Sleepy Old Mt. Royal Station

About a quarter to five on the afternoon of April 28, 1958, there was a sudden bustle of activity in Mt. Royal Station, down in the grassy hollow where Mt. Royal Avenue meets Cathedral Street. The activity was predictable; the famous B&O Royal Blue train to New York was taking on passengers, responding to the conductor's "All abo-o-o-o-ord!" And on this day because this trip was the last one the B&O Royal Blue would ever make to New York (service would be discontinued after this run) the usual crowd had bee swelled by railroad buffs and souvenir hunters.

But it was the Royal Blue's arrival and departure everyday for 62 years that accounted for whatever little railroading that went on in Mt Royal Railroad Station. "Standing around doing nothing all day," a porter who worked there was heard to say, "gets on my nerves."

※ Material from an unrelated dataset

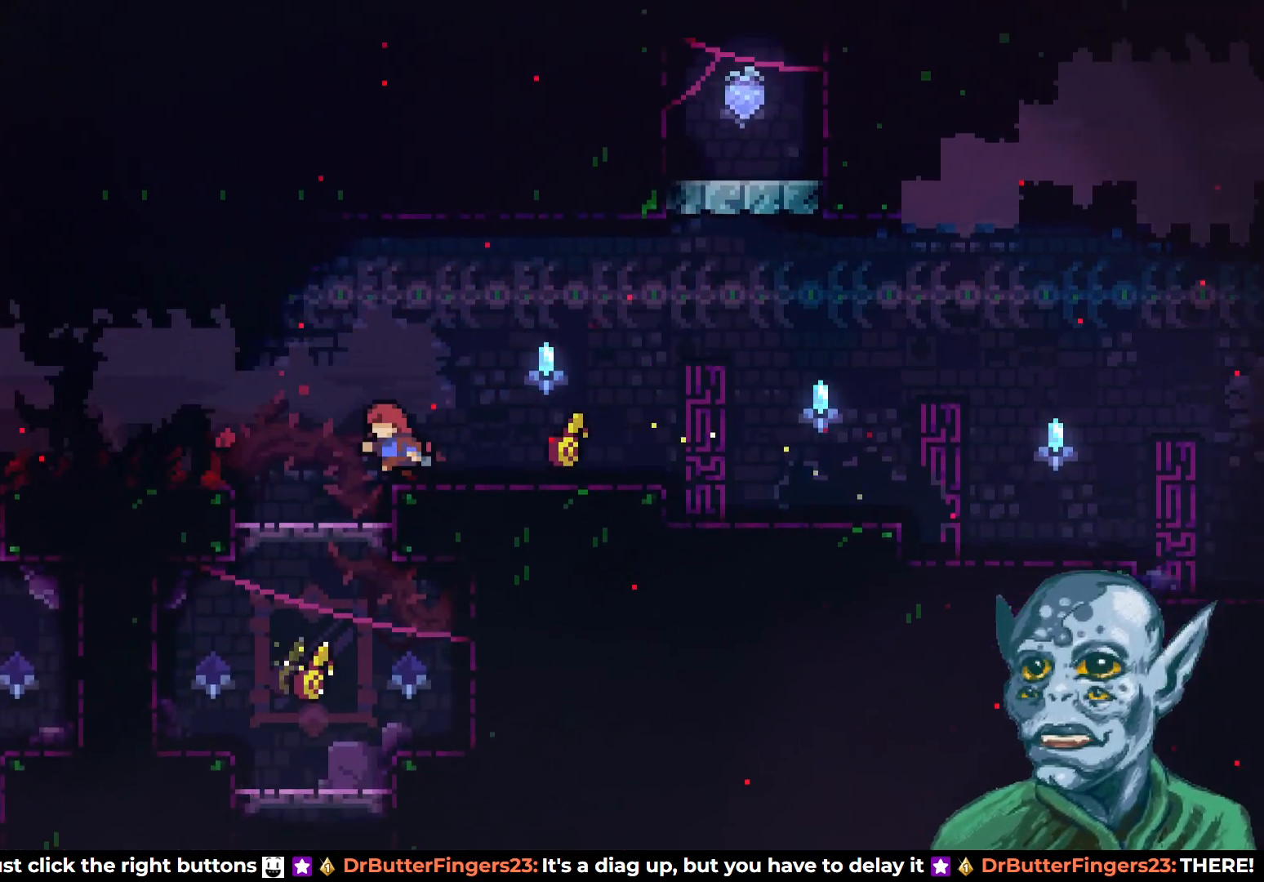
{"buttons": ["SQUARE", "DPAD_LEFT"], "left_stick": "center", "right_stick": "center", "events": [[167, "CROSS", "down"], [467, "SQUARE", "down"], [500, "CROSS", "up"]]}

From the moment the station opened in 1896 with its Romanesque design and red tile roof right out of Hansel and Gretle, it was out of date, thought to be "old-fashioned." and the place moved sleepily though the years in that mood. The ambiance in the waiting room was of a mountain lodge after dinner, and positively soporific. Fires burned at fireplaces at either end of the station. A gramophone played soothing music. Art exhibits periodically turned the place into an art gallery. Four rocking chairs made the whole place look like somebody's front porch. (Once, in 1943, the chairs suddenly disappeared. Citizen outcry was so vociferous that management felt compelled to explain publicly that the chairs were only being repaired and would be returned soon. They were.)

Outside the slopes became a natural amphitheater and crowds would gather in it for carnival-like celebrations. They cheered Cardinal Gibbons, Herbert Hoover, Woodrow Wilson, the Queen of Romania. But by 1961, passenger trains stopped coming through Mt. Royal. The pace of the place went from slow to stop. The art came down, the rocking chairs disappeared, the amphitheater grew silent, the fires died out.

Today, the Maryland Institute of Art flourishes inside and, outside, too. All that remains of railroading at Mt Royal and of the glory days of the Royal blue to New York is, for those who cherish the memory of it, and who would strain to hear it still, the sound of the conductor's "All Abo-o-o-o-ard" shouted out in the late afternoons of old Mt. Royal Station, circa, 1950.